A região, integrada nas cadeias mundiais de produção, embora não elabore algo altamente qualificado, com alto valor agregado, se estabeleceu como fornecedora de alimentos com altos valores proteicos. Alguns mercados nacionais e mundiais hoje são atendidos com produtos que têm origem no Vale.
Essa forma de produção fez surgir na região um modelo de integração entre o rural e o urbano altamente interligado. São inúmeros pequenos municípios, com seus pequenos centros urbanos, aptos para a intermediação comercial de insumos e serviços necessários ao meio rural. Enquanto no meio rural, na pequena propriedade familiar, são produzidas as matérias-primas para as agroindústrias localizadas perto dos centros urbanos, os centros urbanos disponibilizam os insumos e possibilitam às populações rurais o acesso aos bens e aos serviços típicos de consumidores urbanos.
A linha que separa a produção e o consumo rural e os típicos bens de consumo urbano acaba por ficar cada vez mais tênue e faz com que, numa região relativamente pequena como a do Vale do Taquari, haja em torno de 40 sedes de municípios ou pequenas zonas urbanas, sendo que mais de 20 delas contam com menos de 5 mil habitantes cada uma. Todos, residentes urbanos ou rurais, usufruindo de padrões de consumo muito semelhantes, cenário bastante diferente do verificado nesta mesma região há algumas décadas.
Outra característica social que emerge desse modelo de desenvolvimento são as entidades ou organizações da sociedade civil criadas para a superação dos desafios enfrentados ao longo do tempo. Num primeiro momento, não é o Estado, mas a própria sociedade que busca e cria alternativas para resolver seus principais gargalos econômicos e sociais.

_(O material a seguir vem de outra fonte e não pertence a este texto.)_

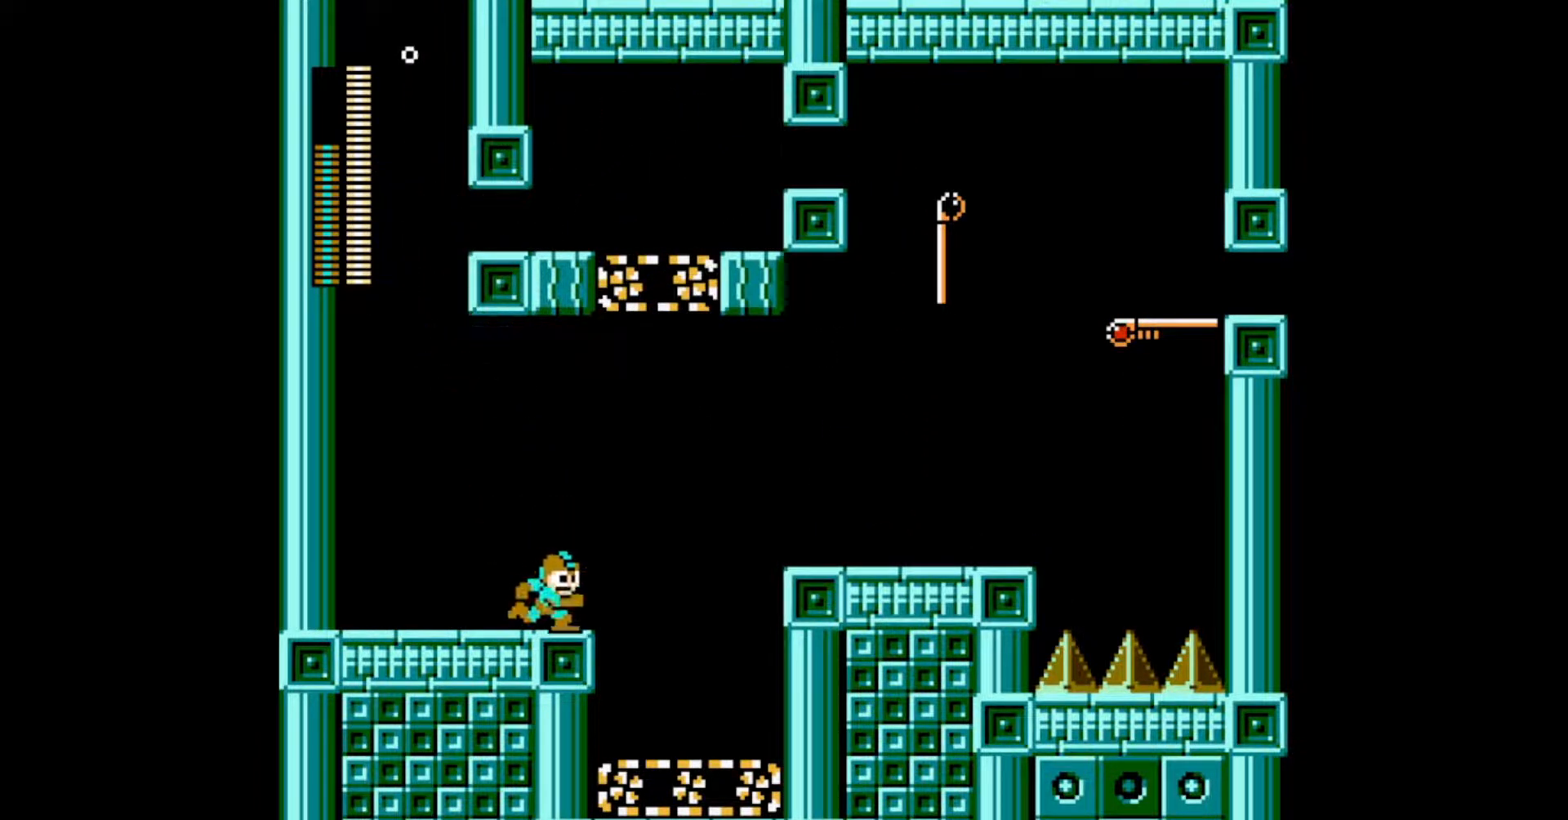
{"dt_ms": 500, "buttons": ["DPAD_RIGHT"], "events": [[33, "C", "down"], [83, "C", "up"], [150, "B", "down"], [317, "B", "up"]]}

Assim, o cooperativismo, o associativismo e a integração comunitária são responsáveis por inúmeras iniciativas, sejam elas no enfrentamento de questões puramente econômicas ou iniciativas ligadas à saúde, à educação e ao bem-estar social.
Neste espaço do Vale do Taquari, as cooperativas agroindustriais, de crédito, de saúde, juntamente com as entidades comunitárias que mantêm hospitais, escolas e a universidade, clubes sociais e de lazer, são as principais organizações que dão dinamismo não só econômico, mas também social.

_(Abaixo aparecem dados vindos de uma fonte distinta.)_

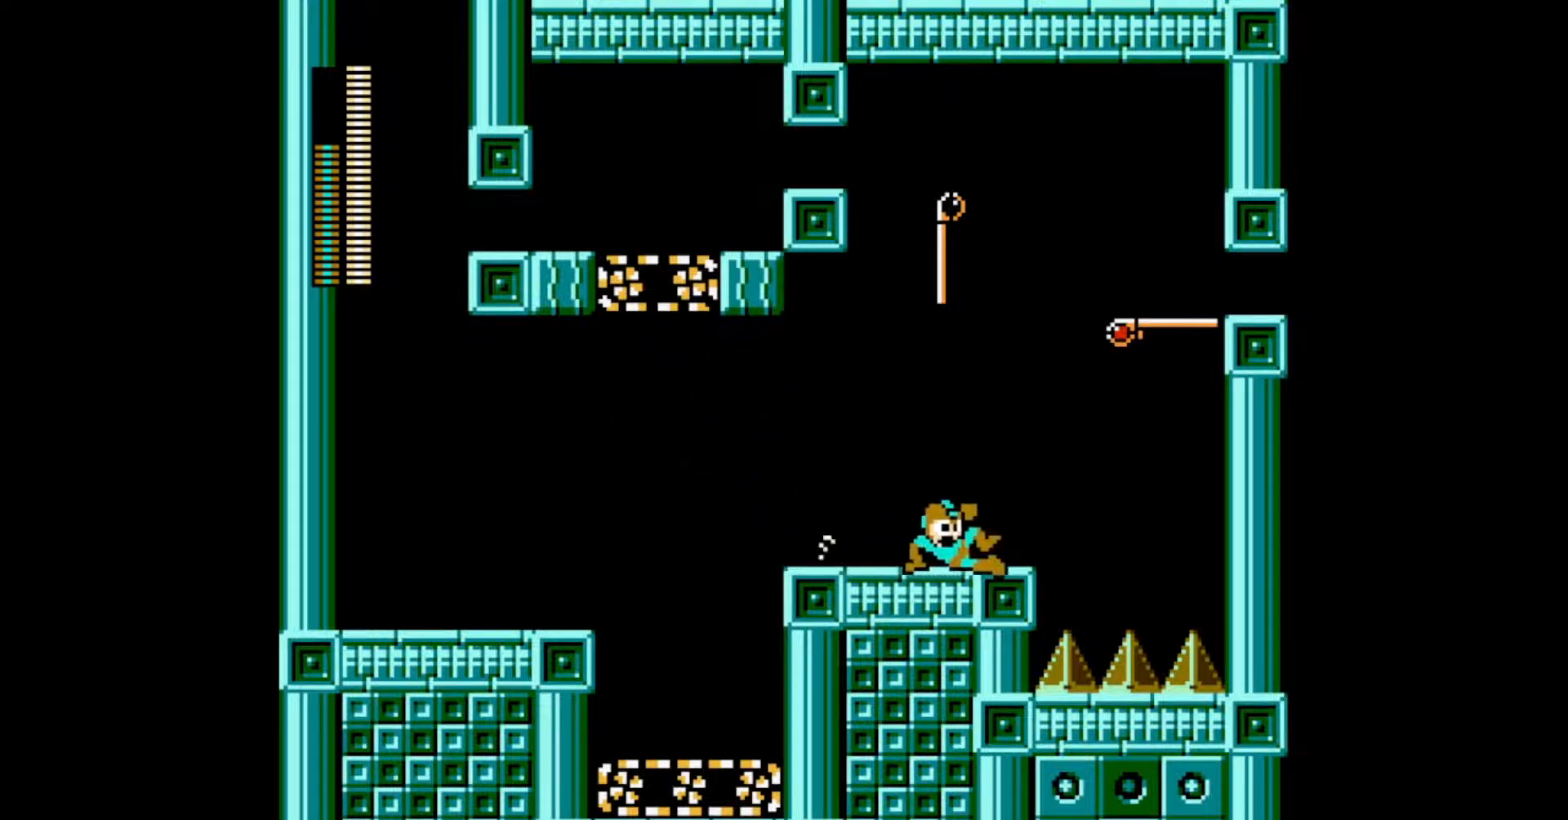
{"dt_ms": 500, "buttons": ["DPAD_RIGHT"], "events": [[83, "B", "down"], [367, "B", "up"]]}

[Na imagem, reunião que referendava Ney Lazzari como reitor em 1999.]
Pequena propriedade familiar, produção de alimentos com qualidade, iniciativas comunitárias para a resolução de problemas e ética do trabalho são instituições e valores que compõem as bases em que se alicerça o Vale do Taquari. Essas características são, ao mesmo tempo, as molas propulsoras para o desenvolvimento da região e as travas para que o Vale dê grandes saltos. Há um processo que avança de forma relativamente constante e sólida, sem grandes rupturas ou sobressaltos. Esse modelo, com sua dinâmica interna, se retroalimenta e se manterá nesse padrão relativamente confortável enquanto fatores externos não o põem em cheque. Mas até quando?